_How to complete this task_
Count the lines below that hold "padding". Give the number without comment.

Web interface edit records:

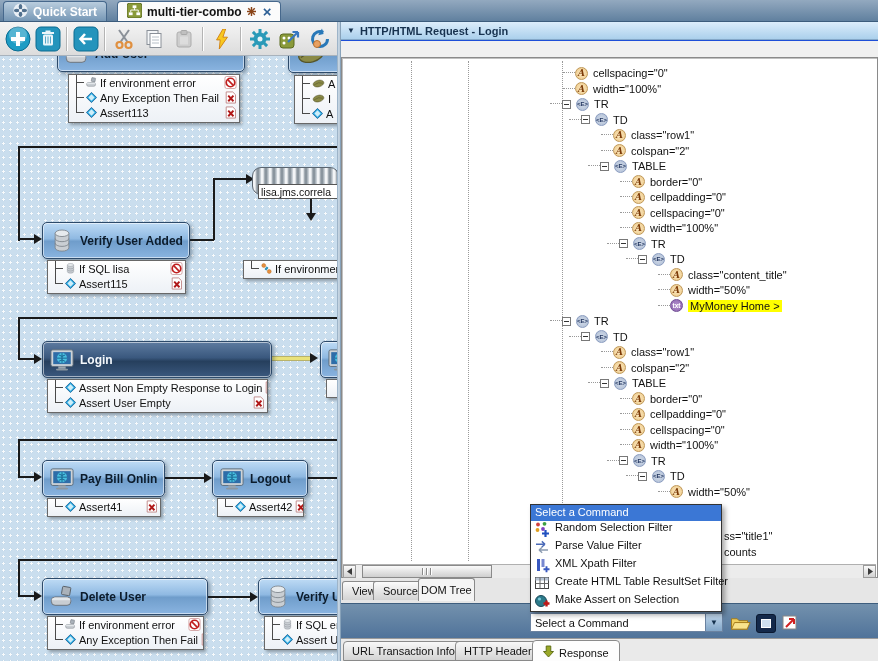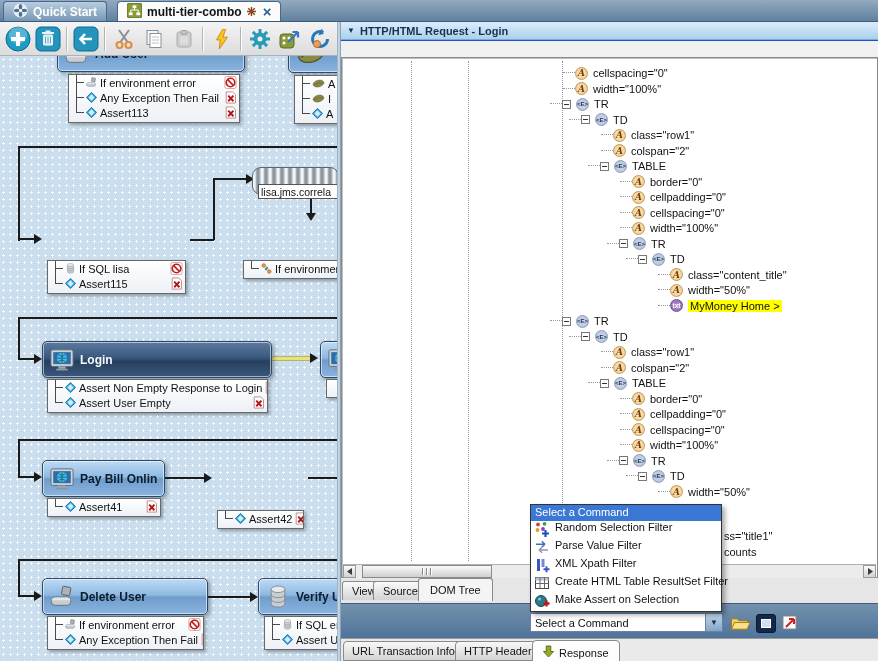--- a/index.html
+++ b/index.html
@@ -86,21 +86,21 @@
   .sbtn{position:absolute;top:0;width:13px;height:13px;background:linear-gradient(#fafafa,#d2d2d2);
     border:1px solid #9a9a9a;box-sizing:border-box;display:flex;align-items:center;justify-content:center;}
   #sthumb{position:absolute;left:19px;top:0;width:130px;height:13px;border:1px solid #8a8a8a;
     background:linear-gradient(#fafafa,#cfcfcf);box-sizing:border-box;display:flex;align-items:center;justify-content:center;gap:2px;}
   #sthumb i{width:1px;height:7px;background:#8a8a8a;border-right:1px solid #fff;}
 
   
   #viewtabs{position:absolute;left:341px;top:578px;width:537px;height:25px;background:#e6e6e6;}
   .vtab{position:absolute;border:1px solid #8a8a8a;border-bottom:none;border-radius:3px 3px 0 0;
     padding:3px 9px;background:linear-gradient(#fbfbfb,#d3d3d3);font-size:11px;}
-  .vtab.active{background:#f4f4f4;padding:5px 11px;z-index:2;}
+  .vtab.active{background:#f4f4f4;padding:5px 2px;z-index:2;}
 
   
   #cmdstrip{position:absolute;left:341px;top:603px;width:537px;height:35px;
     background:linear-gradient(#7391ad,#50739a);border-top:1px solid #3e5e7e;box-sizing:border-box;}
   #combobox{position:absolute;left:530px;top:612px;width:193px;height:19px;background:#fff;
     border:1px solid #6a82a0;box-sizing:border-box;display:flex;align-items:center;}
   #combobox .val{flex:1;padding-left:4px;overflow:hidden;white-space:nowrap;}
   #combobox .btn{width:17px;height:100%;background:linear-gradient(#c2d8ec,#82a6c8);
     border-left:1px solid #6a82a0;display:flex;align-items:center;justify-content:center;
     font-size:8px;color:#14304c;box-sizing:border-box;}
@@ -381,20 +381,30 @@
           <div class="hstub" style="top: 7px;"></div>
           <div style="flex: 0 0 auto; display: flex;">
             <svg width="11" height="11" viewBox="0 0 14 14">
               <path d="M7 .5 L13.5 7 L7 13.5 L.5 7 Z" fill="#28a8e0" stroke="#135a90"></path>
               <path d="M7 3 L11 7 L7 11 L3 7 Z" fill="#cfeef9"></path>
             </svg>
           </div>
           <span>A</span>
         </div>
       </div>
+      <div class="node-h" style="left: 42px; top: 166px; width: 148px;">
+        <div style="flex: 0 0 auto; display: flex;">
+          <svg width="24" height="24" viewBox="0 0 24 28">
+            <path d="M4 5 v17 a8 3.8 0 0 0 16 0 V5" fill="#c9ced3" stroke="#7d848b"></path>
+            <path d="M4 11 a8 3.8 0 0 0 16 0 M4 16.5 a8 3.8 0 0 0 16 0" fill="none" stroke="#7d848b"></path>
+            <ellipse cx="12" cy="5" rx="8" ry="3.8" fill="#e6eaed" stroke="#7d848b"></ellipse>
+          </svg>
+        </div>
+        <div class="node-title">Verify User Added</div>
+      </div>
       <div class="rows-box" style="left: 47px; top: 204px; width: 139px; height: 34px;">
         <div class="vstub" style="height: 23px;"></div>
         <div class="nrow">
           <div class="hstub" style="top: 7px;"></div>
           <div style="flex: 0 0 auto; display: flex;">
             <svg width="11" height="11" viewBox="0 0 24 28">
               <path d="M4 5 v17 a8 3.8 0 0 0 16 0 V5" fill="#c9ced3" stroke="#7d848b"></path>
               <path d="M4 11 a8 3.8 0 0 0 16 0 M4 16.5 a8 3.8 0 0 0 16 0" fill="none" stroke="#7d848b"></path>
               <ellipse cx="12" cy="5" rx="8" ry="3.8" fill="#e6eaed" stroke="#7d848b"></ellipse>
             </svg>
@@ -527,21 +537,34 @@
           </div>
           <span>Assert41</span>
           <div class="stat">
             <svg width="11.700000000000001" height="13" viewBox="0 0 12 14">
               <path d="M1 1 h7 l3 3 v9 H1 z" fill="#fff" stroke="#c08888"></path>
               <path d="M3.2 5 L8.8 11 M8.8 5 L3.2 11" stroke="#b01818" stroke-width="2.1"></path>
             </svg>
           </div>
         </div>
       </div>
-      <div class="rows-box" style="left: 217px; top: 442px; width: 87px; height: 19px; margin-top: 12px;">
+      <div class="node-h" style="left: 212px; top: 404px; width: 96px;">
+        <div style="flex: 0 0 auto; display: flex;">
+          <svg width="24" height="24" viewBox="0 0 26 24">
+            <rect x="1" y="1" width="24" height="18" rx="2" fill="#cdd3d8" stroke="#5a6a78"></rect>
+            <rect x="3.5" y="3.5" width="19" height="13" fill="#2e6da8"></rect>
+            <circle cx="13" cy="10" r="5.5" fill="#49c0e0"></circle>
+            <path d="M7.5 10 h11 M13 4.5 v11 M9.5 6.5 q3.5 3.2 7 0 M9.5 13.5 q3.5 -3.2 7 0" stroke="#17618c" fill="none"></path>
+            <rect x="9" y="19" width="8" height="2.5" fill="#9aa6b0"></rect>
+            <rect x="6.5" y="21.5" width="13" height="1.8" rx="0.9" fill="#8a96a0"></rect>
+          </svg>
+        </div>
+        <div class="node-title">Logout</div>
+      </div>
+      <div class="rows-box" style="left: 217px; top: 442px; width: 87px; height: 19px;">
         <div class="vstub" style="height: 8px;"></div>
         <div class="nrow">
           <div class="hstub" style="top: 7px;"></div>
           <div style="flex: 0 0 auto; display: flex;">
             <svg width="11" height="11" viewBox="0 0 14 14">
               <path d="M7 .5 L13.5 7 L7 13.5 L.5 7 Z" fill="#28a8e0" stroke="#135a90"></path>
               <path d="M7 3 L11 7 L7 11 L3 7 Z" fill="#cfeef9"></path>
             </svg>
           </div>
           <span>Assert42</span>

_Result of this task_
4